Пошатываясь, я вышел на свежий воздух. Похлопал по карманам, сигареты остались в бушлате. Вернулся в госпиталь, в приемном покое забрал бушлат. Снова вышел на улицу и закурил. То ли от лекарств, то ли от долгого некурения, голова закружилась. Юра уже уехал. Медленно, как позволяло здоровье, поплелся в сторону аэропорта. Меня в темноте окликнул часовой:
— Стой! Пароль минус один!
— Пошел на хрен.
— Я тебе пойду сейчас.
— Заткнись и вызови коменданта аэропорта.
— Сейчас.
Минут через десять появился заспанный Сашка:
— Кто коменданта спрашивал?
— Я, Саша. Миронов моя фамилия.
— Слава, ты?
— Я, брат, я.
— Здорово, старый черт! Что с тобой, Слава?
— Ничего страшного, зацепило осколком, череп цел.
— Пойдем, я врачей всех знаю, они посмотрят тебя как следует.
— Саша, они меня уже смотрели. Скажи лучше, во сколько самолет за ранеными?
— Часов в двенадцать обычно. Там забирают — и в Ростов. На сортировку, а оттуда уже по России. Все, отвоевался?
— Хрен тебе. Отвоевался. Скажешь же такое! Во сколько транспорт пойдет на Ханкалу.
— Не знаю. С вечера не планировал. А зачем тебе? Удрать хочешь?
— Быстро соображаешь. Сообрази часиков в восемь что-нибудь ко мне в бригаду. А если не получится, то хотя бы до Ханкалы. Сделаешь?
— Слава, тебе надо отлежаться. Езжай домой. Я тебя первым классом отправлю.
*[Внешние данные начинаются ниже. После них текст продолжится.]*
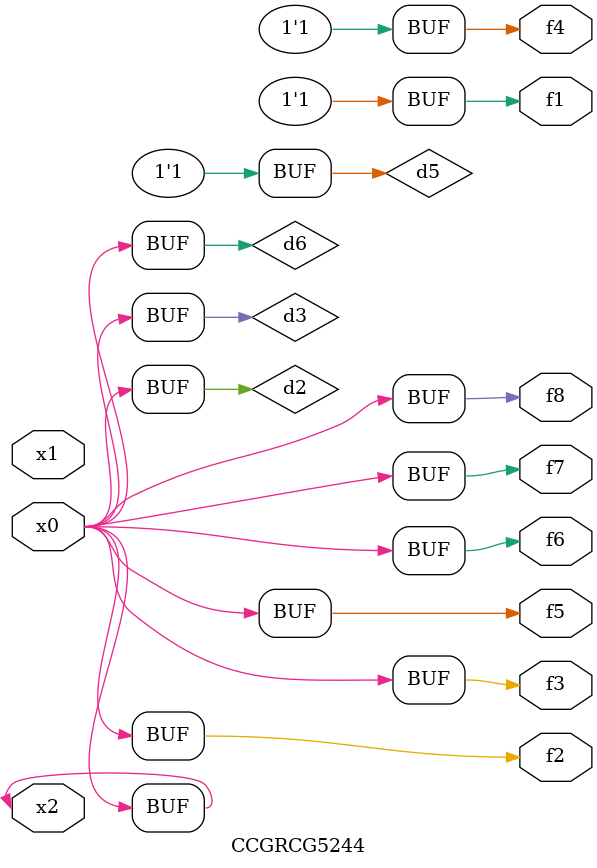
<source format=v>
module CCGRCG5244(
	input x0, x1, x2,
	output f1, f2, f3, f4, f5, f6, f7, f8
);

	wire d1, d2, d3, d4, d5, d6;

	xnor (d1, x2);
	buf (d2, x0, x2);
	and (d3, x0);
	xnor (d4, x1, x2);
	nand (d5, d1, d3);
	buf (d6, d2, d3);
	assign f1 = d5;
	assign f2 = d6;
	assign f3 = d6;
	assign f4 = d5;
	assign f5 = d6;
	assign f6 = d6;
	assign f7 = d6;
	assign f8 = d6;
endmodule

</source>
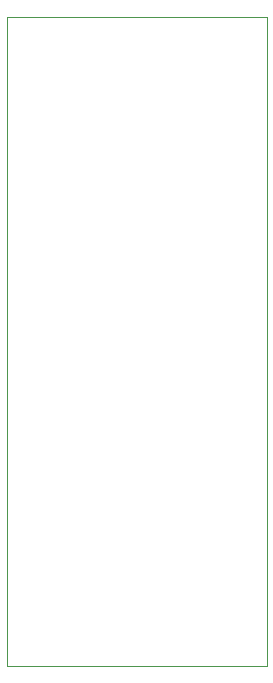
<source format=gbr>
%TF.GenerationSoftware,KiCad,Pcbnew,(5.1.10)-1*%
%TF.CreationDate,2021-08-23T16:29:52+02:00*%
%TF.ProjectId,Module,4d6f6475-6c65-42e6-9b69-6361645f7063,v01*%
%TF.SameCoordinates,Original*%
%TF.FileFunction,Profile,NP*%
%FSLAX46Y46*%
G04 Gerber Fmt 4.6, Leading zero omitted, Abs format (unit mm)*
G04 Created by KiCad (PCBNEW (5.1.10)-1) date 2021-08-23 16:29:52*
%MOMM*%
%LPD*%
G01*
G04 APERTURE LIST*
%TA.AperFunction,Profile*%
%ADD10C,0.050000*%
%TD*%
G04 APERTURE END LIST*
D10*
X136652000Y-101736000D02*
X158652000Y-101736000D01*
X158652000Y-46736000D02*
X158652000Y-101736000D01*
X136652000Y-46736000D02*
X136652000Y-101736000D01*
X136652000Y-46736000D02*
X158652000Y-46736000D01*
M02*

</source>
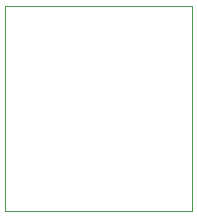
<source format=gbr>
%TF.GenerationSoftware,KiCad,Pcbnew,7.0.5-0*%
%TF.CreationDate,2023-06-18T22:27:15-04:00*%
%TF.ProjectId,esp_connectors,6573705f-636f-46e6-9e65-63746f72732e,rev?*%
%TF.SameCoordinates,Original*%
%TF.FileFunction,Profile,NP*%
%FSLAX46Y46*%
G04 Gerber Fmt 4.6, Leading zero omitted, Abs format (unit mm)*
G04 Created by KiCad (PCBNEW 7.0.5-0) date 2023-06-18 22:27:15*
%MOMM*%
%LPD*%
G01*
G04 APERTURE LIST*
%TA.AperFunction,Profile*%
%ADD10C,0.100000*%
%TD*%
G04 APERTURE END LIST*
D10*
X152000000Y-80000000D02*
X167800000Y-80000000D01*
X167800000Y-97400000D01*
X152000000Y-97400000D01*
X152000000Y-80000000D01*
M02*

</source>
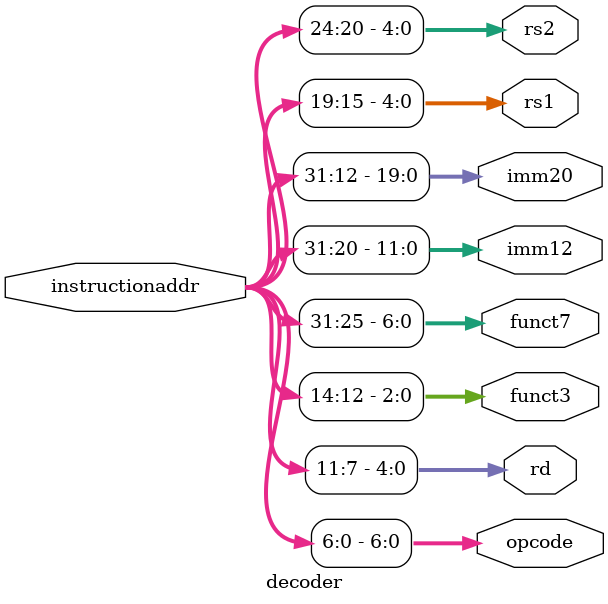
<source format=sv>
module decoder(
	input logic  [31:0]instructionaddr,
	output logic [6:0] opcode,
	output logic [11:7]rd,
	output logic [14:12]funct3,
	output logic [31:25]funct7,
	output logic [31:20]imm12,
	output logic [31:12]imm20,
	output logic [19:15]rs1,
	output logic [24:20]rs2
);
	//common instrucitons decoder for all
	assign opcode = instructionaddr[6:0];
	assign rd = instructionaddr[11:7];
	
	//R-type and I-type instructions decoder
	assign rs1 = instructionaddr[19:15];
	assign funct3 = instructionaddr[14:12];
	
	//R-type instructions decoder
	assign rs2 = instructionaddr[24:20];
	assign funct7 = instructionaddr[31:25];
	
	//U-type instruction decoder
	assign imm20 = instructionaddr[31:12];
	
	//I-type instruction decoder
	assign imm12 = instructionaddr[31:20];
endmodule 
</source>
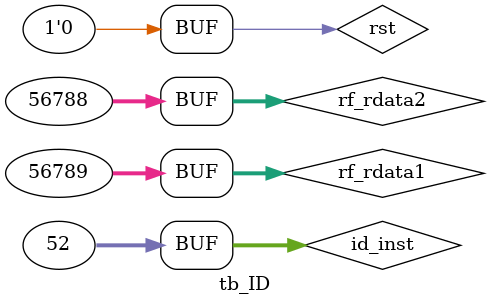
<source format=v>
`timescale 1ns / 1ps


module tb_ID;

reg rst = 0;
reg [31:0] id_inst;
reg [31:0] rf_rdata1;
reg [31:0] rf_rdata2;

initial begin
    #1 rst = 1;   //重置控制器
    #1 rst = 0;
    rf_rdata1 = 56789;
    rf_rdata2 = 56788;
    //-------------------------R型指令-------------------------------
    #10 id_inst = 32'b000000_00000_00001_00010_00000_100000;          //测试add指令

    #10 id_inst = 32'b000000_00000_00001_00010_00000_100001;          //测试addu指令

    #10 id_inst = 32'b000000_00000_00001_00010_00000_100010;          //测试sub指令

    #10 id_inst = 32'b000000_00000_00001_00010_00000_100011;          //测试subu指令

    #10 id_inst = 32'b000000_00000_00001_00010_00000_100100;          //测试and指令

    #10 id_inst = 32'b000000_00000_00001_00010_00000_100101;          //测试or指令

    #10 id_inst = 32'b000000_00000_00001_00010_00000_100110;          //测试xor指令

    #10 id_inst = 32'b000000_00000_00001_00010_00000_100111;          //测试nor指令

    #10 id_inst = 32'b000000_00000_00001_00010_00000_101010;          //测试slt指令

    #10 id_inst = 32'b000000_00000_00001_00010_00000_101011;          //测试sltu指令

    #10 id_inst = 32'b000000_00000_00001_00010_00100_000000;          //测试sll指令

    #10 id_inst = 32'b000000_00000_00001_00010_00011_000010;          //测试srl指令

    #10 id_inst = 32'b000000_00000_00001_00010_00110_000011;          //测试sra指令

    #10 id_inst = 32'b000000_00010_00001_00011_00000_000100;          //测试sllv指令

    #10 id_inst = 32'b000000_00010_00001_00011_00000_000110;          //测试srlv指令

    #10 id_inst = 32'b000000_00010_00001_00011_00000_000111;          //测试srav指令

    #10 id_inst = 32'b000000_00100_00000_00000_00000_001000;          //测试jr指令

    //-------------------------I型指令-------------------------------
    #10 id_inst = 32'b001000_00101_00110_1111111111111111;          //测试ADDI指令

    #10 id_inst = 32'b001001_00101_00110_1111111111111111;          //测试ADDIU指令

    #10 id_inst = 32'b001100_00101_00110_1111111111111111;          //测试ANDIU指令

    #10 id_inst = 32'b001101_00101_00110_1111111111111111;          //测试ORI指令

    #10 id_inst = 32'b001110_00101_00110_1111111111111111;          //测试XORI指令

    #10 id_inst = 32'b000100_00111_01000_1111111111111101;          //测试BEQ指令

    #10 id_inst = 32'b000101_00111_01000_1111111111111101;          //测试BNE指令

    #10 id_inst = 32'b001010_00111_01000_1111111111111101;          //测试SLTI指令

    #10 id_inst = 32'b001011_00111_01000_1111111111111101;          //测试SLTIU指令

    #10 id_inst = 32'b001111_00000_01001_1011001110101001;          //测试lui指令

    //-------------------------J型指令-------------------------------
    #10 id_inst = 32'b000010_11111111111111111111111111;          //测试j指令

    #10 id_inst = 32'b000011_11111111111111111111111111;          //测试jal指令

    //-------------------------LW SW--------------------------------
    #10 id_inst = 32'b100011_00000_00001_0000000000000000;          //测试LW指令

    #10 id_inst = 32'b101011_00000_00001_0000000000000000;          //测试SW指令

    //-------------------------BREAK SYSCALL TEQ--------------------
    #10 id_inst = 32'b000000_00000_00000_00000_00000_001101;          //测试BREAK指令

    #10 id_inst = 32'b000000_00000_00000_00000_00000_001100;          //测试SYSCALL指令

    #10 id_inst = 32'b000000_00000_00000_00000_00000_110100;          //测试TEQ指令
end

wire is_exp;
wire [4:0] cause_out;
wire is_eret;

ID uut(
    .rst(rst),
    .id_pc(0),
    .id_inst(id_inst),
    .rf_rdata1(rf_rdata1),
    .rf_rdata2(rf_rdata2),
    .is_exception(is_exp),
    .cause_out(cause_out),
    .is_eret(is_eret)
    );
    
endmodule

</source>
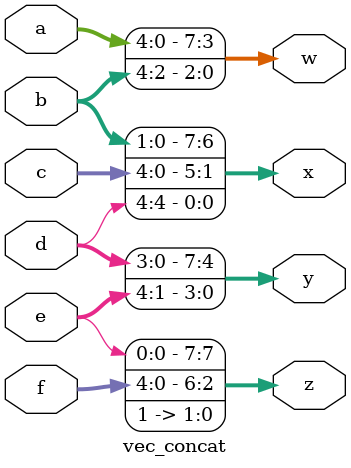
<source format=sv>
module vec_concat (
    input [4:0] a, b, c, d, e, f,
    output [7:0] w, x, y, z );//

    assign {w, x, y, z} = {a, b, c, d, e, f, 2'b11};

endmodule
</source>
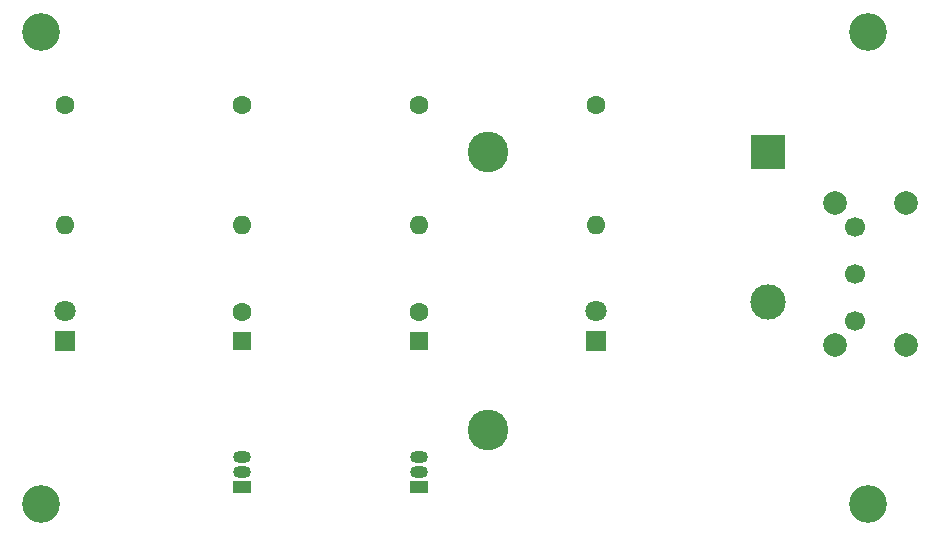
<source format=gbs>
%TF.GenerationSoftware,KiCad,Pcbnew,8.0.0*%
%TF.CreationDate,2024-07-24T00:08:36-04:00*%
%TF.ProjectId,led_blinky,6c65645f-626c-4696-9e6b-792e6b696361,rev?*%
%TF.SameCoordinates,Original*%
%TF.FileFunction,Soldermask,Bot*%
%TF.FilePolarity,Negative*%
%FSLAX46Y46*%
G04 Gerber Fmt 4.6, Leading zero omitted, Abs format (unit mm)*
G04 Created by KiCad (PCBNEW 8.0.0) date 2024-07-24 00:08:36*
%MOMM*%
%LPD*%
G01*
G04 APERTURE LIST*
%ADD10C,1.700000*%
%ADD11C,2.000000*%
%ADD12C,3.200000*%
%ADD13R,1.500000X1.050000*%
%ADD14O,1.500000X1.050000*%
%ADD15C,1.800000*%
%ADD16R,1.800000X1.800000*%
%ADD17R,1.600000X1.600000*%
%ADD18C,1.600000*%
%ADD19O,1.600000X1.600000*%
%ADD20C,3.000000*%
%ADD21R,3.000000X3.000000*%
%ADD22C,3.450000*%
G04 APERTURE END LIST*
D10*
%TO.C,SW1*%
X223925000Y-71500000D03*
X223925000Y-75500000D03*
X223925000Y-79500000D03*
D11*
X228175000Y-69500000D03*
X222175000Y-69500000D03*
X228175000Y-81500000D03*
X222175000Y-81500000D03*
%TD*%
D12*
%TO.C,H1*%
X155000000Y-55000000D03*
%TD*%
D13*
%TO.C,Q1*%
X186950000Y-93500000D03*
D14*
X186950000Y-92230000D03*
X186950000Y-90960000D03*
%TD*%
D13*
%TO.C,Q2*%
X172000000Y-93500000D03*
D14*
X172000000Y-92230000D03*
X172000000Y-90960000D03*
%TD*%
D12*
%TO.C,H4*%
X155000000Y-95000000D03*
%TD*%
D15*
%TO.C,D1*%
X202000000Y-78635000D03*
D16*
X202000000Y-81175000D03*
%TD*%
D17*
%TO.C,C2*%
X172000000Y-81182380D03*
D18*
X172000000Y-78682380D03*
%TD*%
D19*
%TO.C,R2*%
X187000000Y-71380000D03*
D18*
X187000000Y-61220000D03*
%TD*%
D12*
%TO.C,H2*%
X225000000Y-55000000D03*
%TD*%
D16*
%TO.C,D2*%
X157000000Y-81175000D03*
D15*
X157000000Y-78635000D03*
%TD*%
D19*
%TO.C,R1*%
X202000000Y-71380000D03*
D18*
X202000000Y-61220000D03*
%TD*%
D19*
%TO.C,R4*%
X157000000Y-71380000D03*
D18*
X157000000Y-61220000D03*
%TD*%
D17*
%TO.C,C1*%
X187000000Y-81182379D03*
D18*
X187000000Y-78682379D03*
%TD*%
%TO.C,R3*%
X172000000Y-61220000D03*
D19*
X172000000Y-71380000D03*
%TD*%
D20*
%TO.C,BT1*%
X216500000Y-77900000D03*
D21*
X216500000Y-65200000D03*
D22*
X192780000Y-88700000D03*
X192780000Y-65200000D03*
%TD*%
D12*
%TO.C,H3*%
X225000000Y-95000000D03*
%TD*%
M02*

</source>
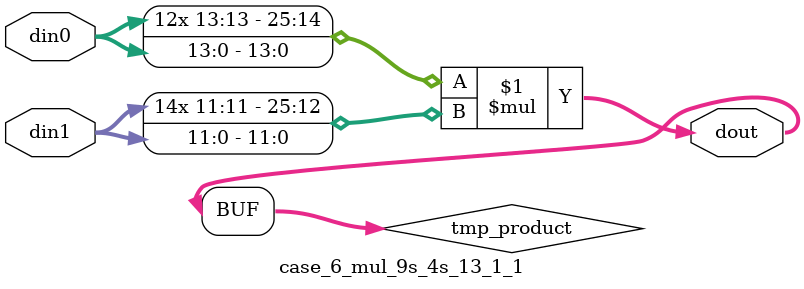
<source format=v>

`timescale 1 ns / 1 ps

 (* use_dsp = "no" *)  module case_6_mul_9s_4s_13_1_1(din0, din1, dout);
parameter ID = 1;
parameter NUM_STAGE = 0;
parameter din0_WIDTH = 14;
parameter din1_WIDTH = 12;
parameter dout_WIDTH = 26;

input [din0_WIDTH - 1 : 0] din0; 
input [din1_WIDTH - 1 : 0] din1; 
output [dout_WIDTH - 1 : 0] dout;

wire signed [dout_WIDTH - 1 : 0] tmp_product;



























assign tmp_product = $signed(din0) * $signed(din1);








assign dout = tmp_product;





















endmodule

</source>
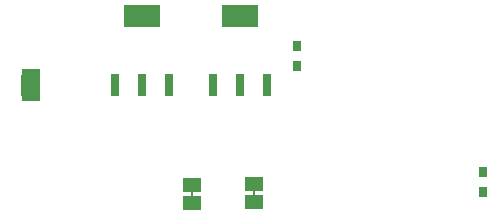
<source format=gbr>
G04 DipTrace 3.1.0.0*
G04 BottomPaste.gbr*
%MOIN*%
G04 #@! TF.FileFunction,Paste,Bot*
G04 #@! TF.Part,Single*
%ADD46R,0.063X0.046*%
%ADD47R,0.008X0.025*%
%ADD65R,0.120079X0.076772*%
%ADD67R,0.029528X0.076772*%
%ADD85R,0.031496X0.035433*%
%FSLAX26Y26*%
G04*
G70*
G90*
G75*
G01*
G04 BotPaste*
%LPD*%
D85*
X1567904Y391983D3*
Y325054D3*
X949089Y810777D3*
Y743848D3*
D46*
X805324Y350056D3*
Y290056D3*
D47*
Y320056D3*
D46*
X599014Y347468D3*
Y287468D3*
D47*
Y317468D3*
D67*
X524045Y681341D3*
X433493D3*
X342942D3*
D65*
X433493Y909688D3*
D67*
X849079Y681341D3*
X758528D3*
X667976D3*
D65*
X758528Y909688D3*
D46*
X61496Y710088D3*
Y650088D3*
G36*
X30243Y712594D2*
X92749D1*
Y643837D1*
X30243D1*
Y712594D1*
G37*
M02*

</source>
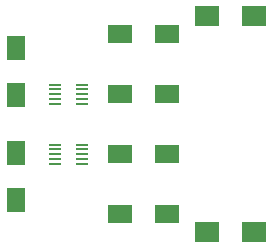
<source format=gbr>
G04 #@! TF.FileFunction,Paste,Top*
%FSLAX46Y46*%
G04 Gerber Fmt 4.6, Leading zero omitted, Abs format (unit mm)*
G04 Created by KiCad (PCBNEW 4.0.6) date 03/10/17 18:36:09*
%MOMM*%
%LPD*%
G01*
G04 APERTURE LIST*
%ADD10C,0.150000*%
%ADD11R,1.100000X0.225000*%
%ADD12R,2.000000X1.600000*%
%ADD13R,1.600000X2.000000*%
%ADD14R,2.000000X1.700000*%
G04 APERTURE END LIST*
D10*
D11*
X143630000Y-116040000D03*
X143630000Y-116440000D03*
X143630000Y-116840000D03*
X143630000Y-117240000D03*
X143630000Y-117640000D03*
X145930000Y-117640000D03*
X145930000Y-117240000D03*
X145930000Y-116840000D03*
X145930000Y-116440000D03*
X145930000Y-116040000D03*
D12*
X149130000Y-111760000D03*
X153130000Y-111760000D03*
X149130000Y-116840000D03*
X153130000Y-116840000D03*
X149130000Y-106680000D03*
X153130000Y-106680000D03*
X149130000Y-121920000D03*
X153130000Y-121920000D03*
D13*
X140335000Y-111855000D03*
X140335000Y-107855000D03*
X140335000Y-120745000D03*
X140335000Y-116745000D03*
D14*
X156496000Y-123444000D03*
X160496000Y-123444000D03*
X156496000Y-105156000D03*
X160496000Y-105156000D03*
D11*
X143630000Y-110960000D03*
X143630000Y-111360000D03*
X143630000Y-111760000D03*
X143630000Y-112160000D03*
X143630000Y-112560000D03*
X145930000Y-112560000D03*
X145930000Y-112160000D03*
X145930000Y-111760000D03*
X145930000Y-111360000D03*
X145930000Y-110960000D03*
M02*

</source>
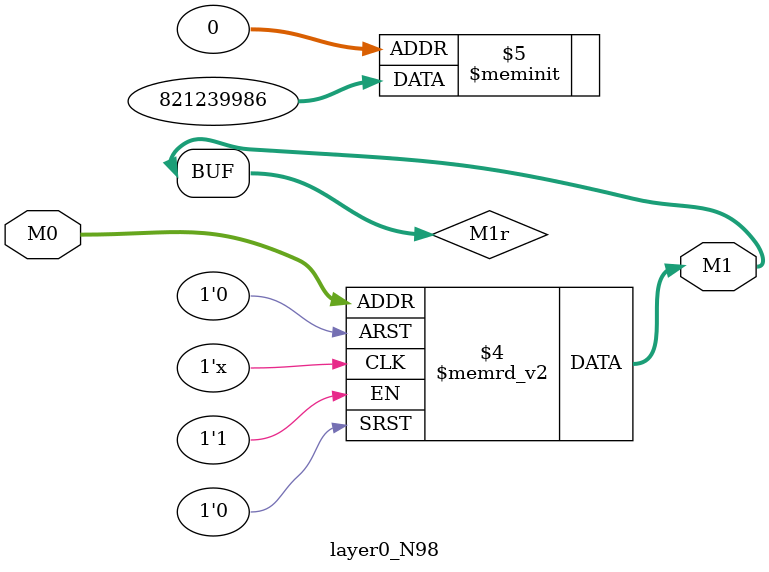
<source format=v>
module layer0_N98 ( input [3:0] M0, output [1:0] M1 );

	(*rom_style = "distributed" *) reg [1:0] M1r;
	assign M1 = M1r;
	always @ (M0) begin
		case (M0)
			4'b0000: M1r = 2'b10;
			4'b1000: M1r = 2'b11;
			4'b0100: M1r = 2'b00;
			4'b1100: M1r = 2'b00;
			4'b0010: M1r = 2'b11;
			4'b1010: M1r = 2'b11;
			4'b0110: M1r = 2'b10;
			4'b1110: M1r = 2'b11;
			4'b0001: M1r = 2'b00;
			4'b1001: M1r = 2'b00;
			4'b0101: M1r = 2'b00;
			4'b1101: M1r = 2'b00;
			4'b0011: M1r = 2'b10;
			4'b1011: M1r = 2'b11;
			4'b0111: M1r = 2'b00;
			4'b1111: M1r = 2'b00;

		endcase
	end
endmodule

</source>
— Ты меня в Ханкалу первым классом отправь. Не могу я, Саша, уезжать. Понимаешь, не могу.
— Почему?
— Почему? Хрен его знает почему.
— Ты же не струсил, не сбежал, получил ранение и не куда-нибудь, а в голову. Слава, с башкой не шутят.
— Отстань, не агитируй. Останусь здесь и точка. Не поможешь с транспортом — доберусь на попутках. Дашь транспорт?
— Дам.
— Я когда смотаюсь, то здесь кипеж поднимется, замни. Не люблю скандалов. Ладно, я пошел в госпиталь.